Early spring is one of the best times to visit our woodlands. The trees are not yet in full leaf, so birds are easier to spot and as the understory of bracken and bramble has also yet to develop, woodland mammals and spring flowers are also more visible.

Our resident birds have now taken up their breeding territories, so the dawn chorus is very impressive and even during the middle of the day birds can be seen and heard singing to attract a mate or repel incursions into their nesting area.

One of my favourite birds is the acrobatic long-tailed tit. Easily distinguished from other species by its incongruously long tail protruding from a round, fluffy looking body. From a distance it looks black and white, but a closer approach reveals various shades of pastel pink.

Long tailed tit. Photo: Ian Misselbrook
Long tailed tit. Photo: Ian Misselbrook

Another one of the tit family worth looking for is the marsh tit. Despite its name it is actually a woodland bird and in Lincolnshire its breeding stronghold is in the south-west of the county, along with Rutland. It is extremely difficult to distinguish from the willow tit which is now virtually extinct as a breeding species in our area. A few willow tits might remain, especially in Rutland so look and listen carefully.

If in doubt listen for the distinctive “pichoo” call of the marsh tit which I liken to a delicate sneeze. This call is not shared with its rarer cousin.

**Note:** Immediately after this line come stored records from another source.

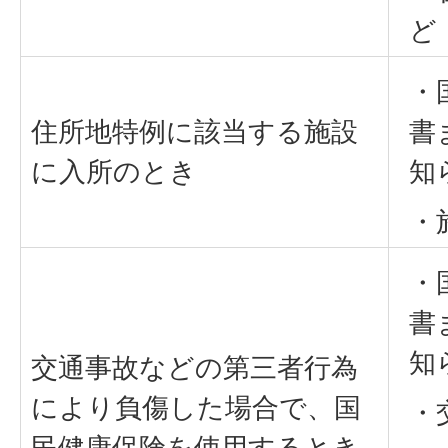
ど
・
住所地特例に該当する施設
書
に入所のとき
知
・
・
書
知
交通事故などの第三者行為
により負傷した場合で、国
・
民健康保険を使用するとき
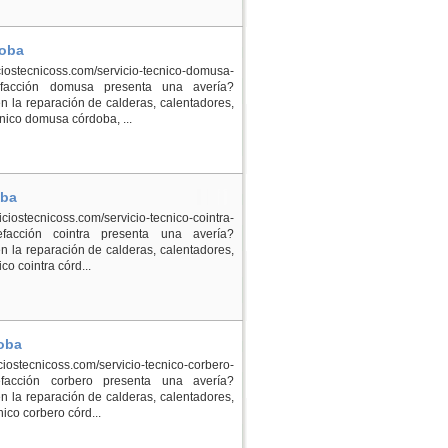
doba
ostecnicoss.com/servicio-tecnico-domusa-
efacción domusa presenta una avería?
 la reparación de calderas, calentadores,
nico domusa córdoba, ...
oba
ostecnicoss.com/servicio-tecnico-cointra-
efacción cointra presenta una avería?
 la reparación de calderas, calentadores,
co cointra córd...
doba
ostecnicoss.com/servicio-tecnico-corbero-
efacción corbero presenta una avería?
 la reparación de calderas, calentadores,
ico corbero córd...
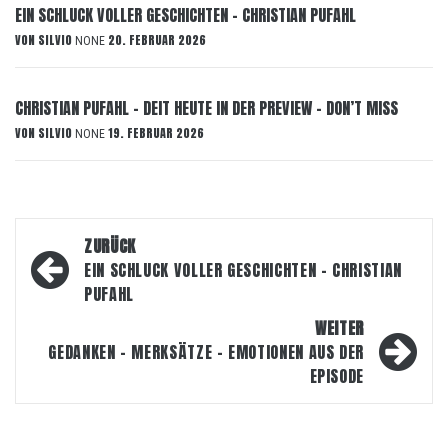
EIN SCHLUCK VOLLER GESCHICHTEN – CHRISTIAN PUFAHL
VON
SILVIO
20. FEBRUAR 2026
NONE
CHRISTIAN PUFAHL – DEIT HEUTE IN DER PREVIEW – DON’T MISS
VON
SILVIO
19. FEBRUAR 2026
NONE
Beitragsnavigation
ZURÜCK
EIN SCHLUCK VOLLER GESCHICHTEN – CHRISTIAN
PUFAHL
WEITER
GEDANKEN – MERKSÄTZE – EMOTIONEN AUS DER
EPISODE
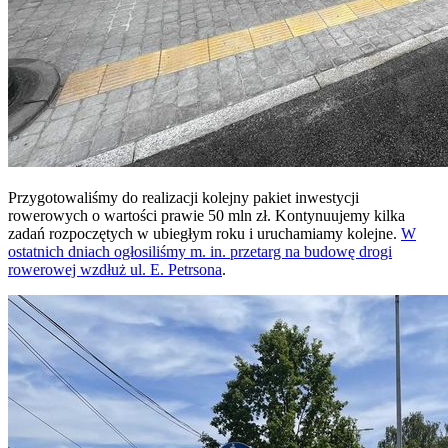
Przygotowaliśmy do realizacji kolejny pakiet inwestycji
rowerowych o wartości prawie 50 mln zł. Kontynuujemy kilka
zadań rozpoczętych w ubiegłym roku i uruchamiamy kolejne.
W
ostatnich dniach ogłosiliśmy m. in. przetarg na budowę drogi
rowerowej wzdłuż ul. E. Petrsona
.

By the middle of April most of our resident species will have been joined by summer visitors; mostly members of the warbler family. Chiffchaffs are already here and singing their name in every wood and spinney. Some will have over-wintered with us, but others are genuine migrants, albeit many from only as far as Cornwall.

Every visit to our woods at this time of year reveals a succession of wildflowers. The snowdrops have now finished and as I write Coltsfoot is in full bloom. An old name for this is “Sons Before the Father”, which refers to the fact that it is only after the flowers have bloomed and set seed, that leaves are produced.

Most of the fallow deer, abundant in our local woods, will be losing their dark winter coats in favour of the attractive dappled fur depicted in most books. However, some individuals will retain their variable coats all year, from pure white to almost black.

Make time to enjoy our wildlife rich woodlands this spring.